Women abused in their homes, conscripts humiliated in the military, and children abused at schools. None of the above are new phenomena in post-Soviet Armenia. But that’s the impression one gets by observing Armenia’s social networking. Day after day, YouTube videos (largely shared through Facebook) emerge depicting human rights violations, followed by societal anger, activism, and some government action.
In early September 2010, a video emerged showing humiliation of two conscripts in Armenia’s military. Within one week, and after vociferous anger floating through Armenian accounts of YouTube and Facebook, the abusive career major was arrested. Less than a month after the military video, a video interview with a young woman (and her mother-in-law) describing her sister Zaruhi Petrosyan’s two-year abuse at the hand of the latter’s husband and mother-in-law resulting in Zaruhi’s death hit the Internet. Tens of thousands watched the video; over 3,000 signed a petition, sponsored by this author, to Armenia’s prime minister, demanding justice and swift passage of domestic violence legislation.
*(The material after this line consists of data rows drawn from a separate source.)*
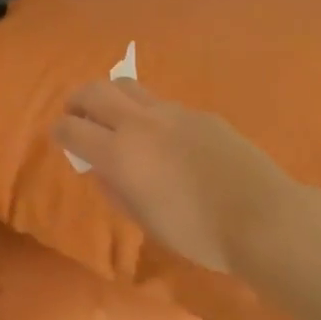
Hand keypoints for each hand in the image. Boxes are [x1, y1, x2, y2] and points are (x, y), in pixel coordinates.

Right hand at [52, 80, 296, 274]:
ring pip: (127, 86)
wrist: (262, 218)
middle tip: (76, 115)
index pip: (72, 129)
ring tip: (113, 116)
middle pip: (94, 91)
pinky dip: (145, 111)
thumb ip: (115, 188)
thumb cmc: (196, 232)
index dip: (59, 132)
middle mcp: (140, 123)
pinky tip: (159, 135)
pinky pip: (160, 103)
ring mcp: (172, 113)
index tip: (58, 137)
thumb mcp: (144, 219)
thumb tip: (100, 168)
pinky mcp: (200, 114)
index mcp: (119, 154)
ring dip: (110, 96)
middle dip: (77, 101)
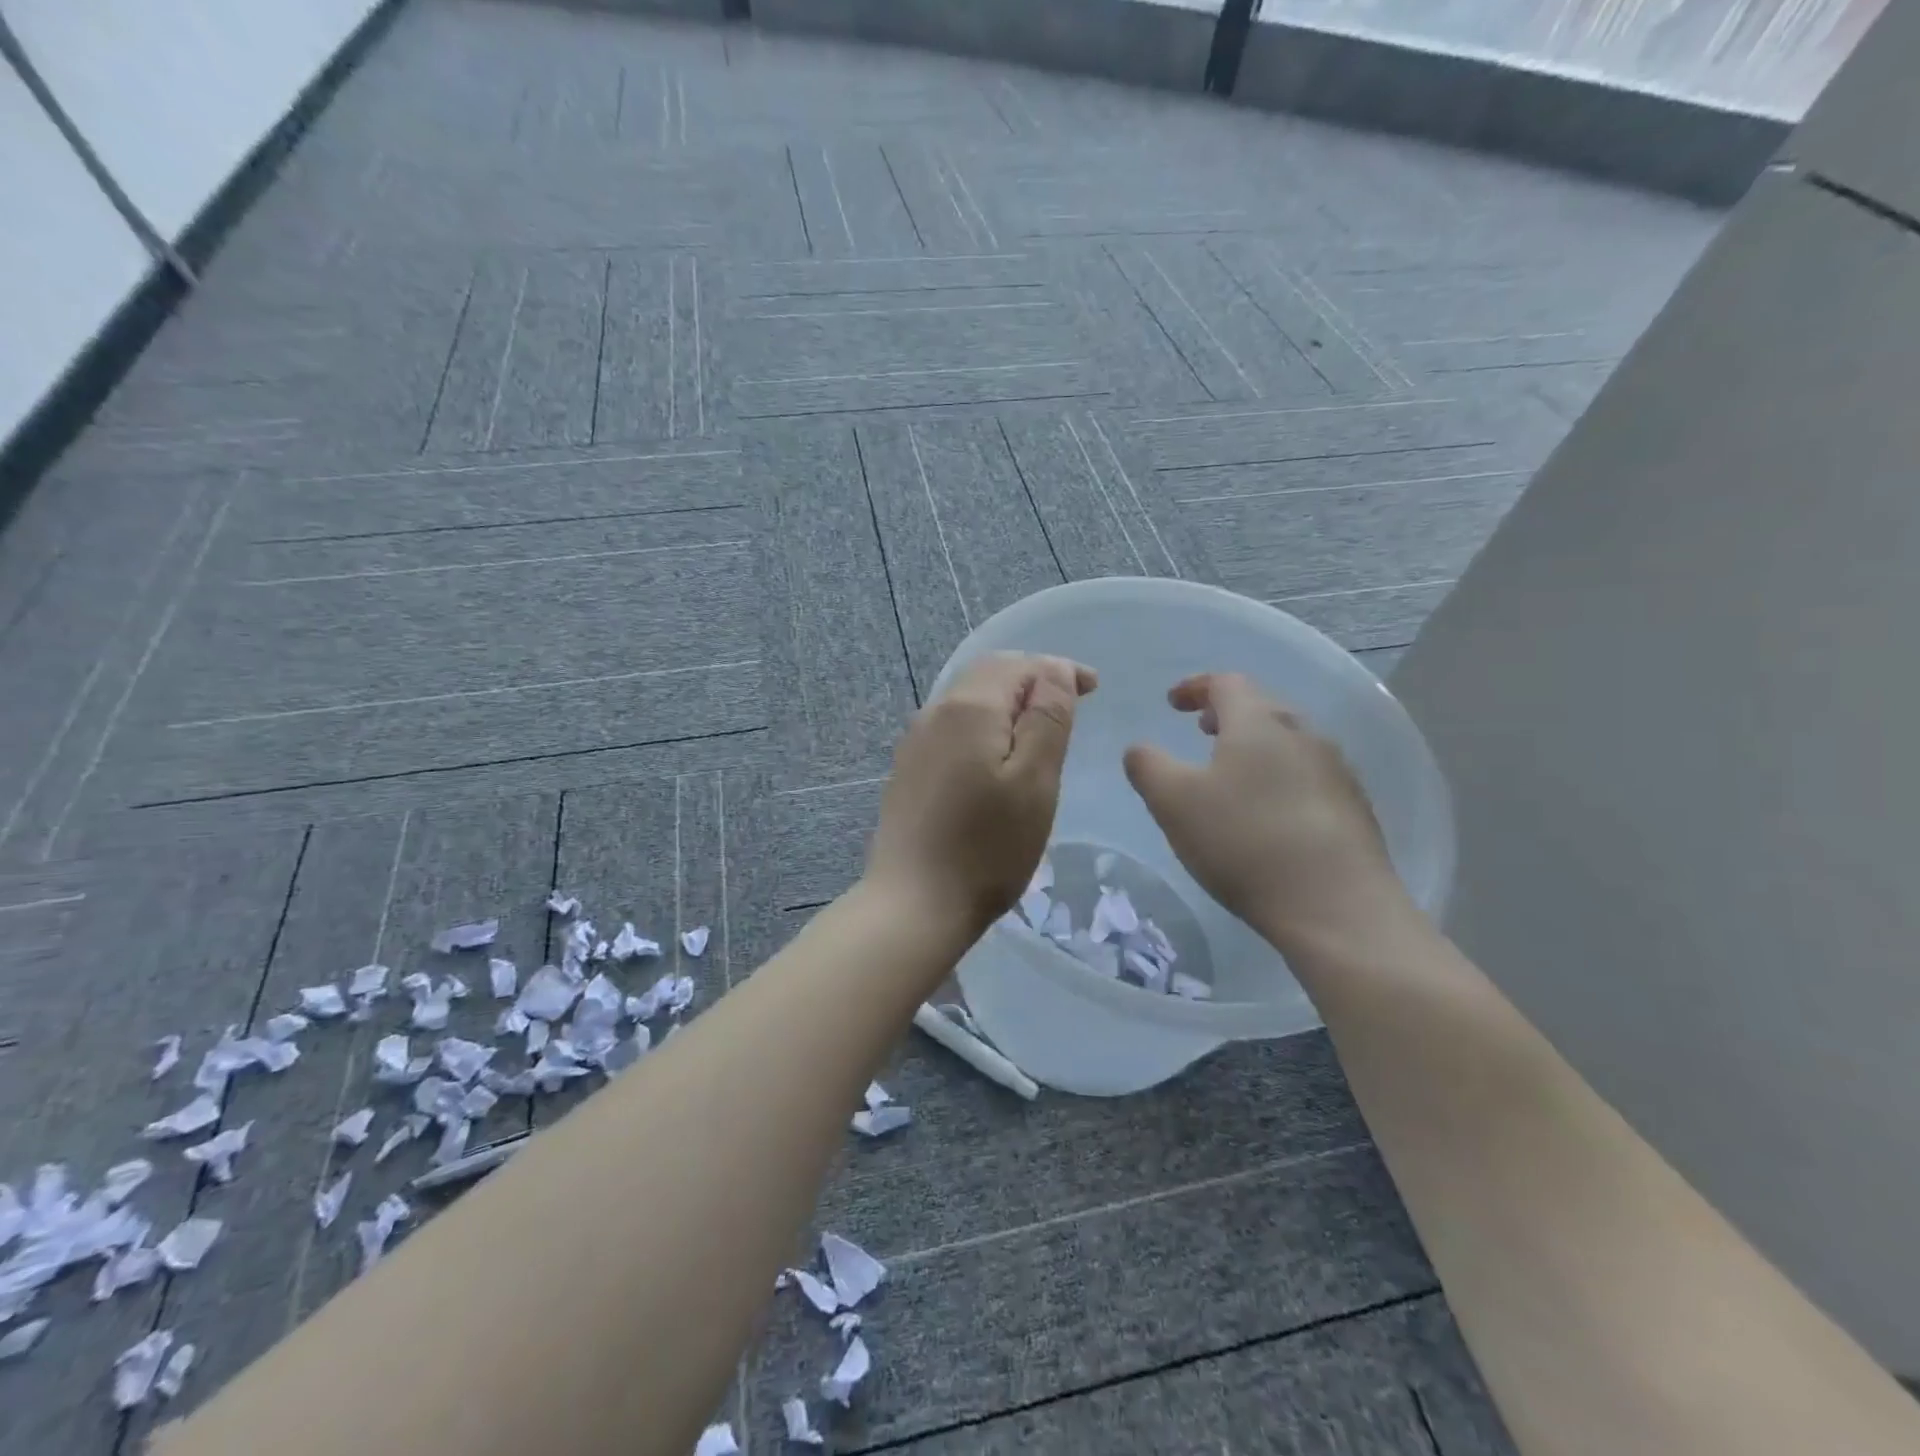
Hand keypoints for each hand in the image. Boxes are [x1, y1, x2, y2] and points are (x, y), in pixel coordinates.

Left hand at [866, 652, 1096, 942]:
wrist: (914, 902)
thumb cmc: (987, 846)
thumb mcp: (1035, 780)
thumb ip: (1048, 717)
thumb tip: (1054, 669)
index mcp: (970, 706)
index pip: (1020, 664)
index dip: (1059, 670)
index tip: (1094, 688)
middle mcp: (936, 711)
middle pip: (989, 674)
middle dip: (1032, 679)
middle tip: (1070, 700)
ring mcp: (916, 740)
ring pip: (969, 698)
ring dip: (1007, 701)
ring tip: (1040, 725)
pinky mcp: (909, 768)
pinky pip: (953, 725)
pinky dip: (985, 724)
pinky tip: (997, 752)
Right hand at [1123, 673, 1408, 954]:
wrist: (1336, 905)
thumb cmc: (1243, 841)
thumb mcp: (1173, 803)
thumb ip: (1147, 766)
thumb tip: (1139, 749)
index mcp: (1258, 722)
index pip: (1226, 683)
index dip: (1195, 687)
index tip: (1173, 703)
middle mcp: (1303, 734)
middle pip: (1263, 706)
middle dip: (1228, 713)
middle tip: (1202, 730)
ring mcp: (1336, 770)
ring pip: (1289, 741)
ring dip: (1256, 745)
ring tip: (1233, 772)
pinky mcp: (1354, 807)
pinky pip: (1309, 774)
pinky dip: (1281, 776)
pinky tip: (1270, 812)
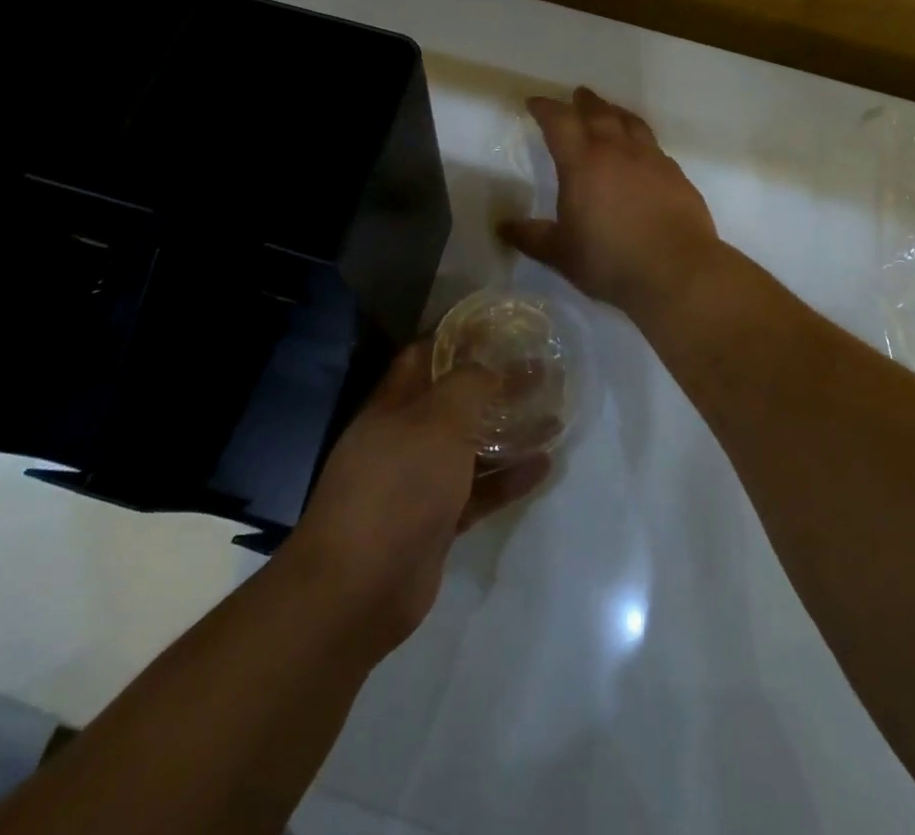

And less than a week after Zaruhi’s video, a YouTube clip showing abuse of a middle-school kid in the classroom sparked more anger — resulting in the dismissal of the teacher.
None of the above human rights abuses are new to Armenia. But until recently, Armenian citizens have heard about these instances through unconfirmed rumors — state-controlled or self-censored media wouldn’t show these videos on TV and aggressive opposition newspapers are not a reliable source either.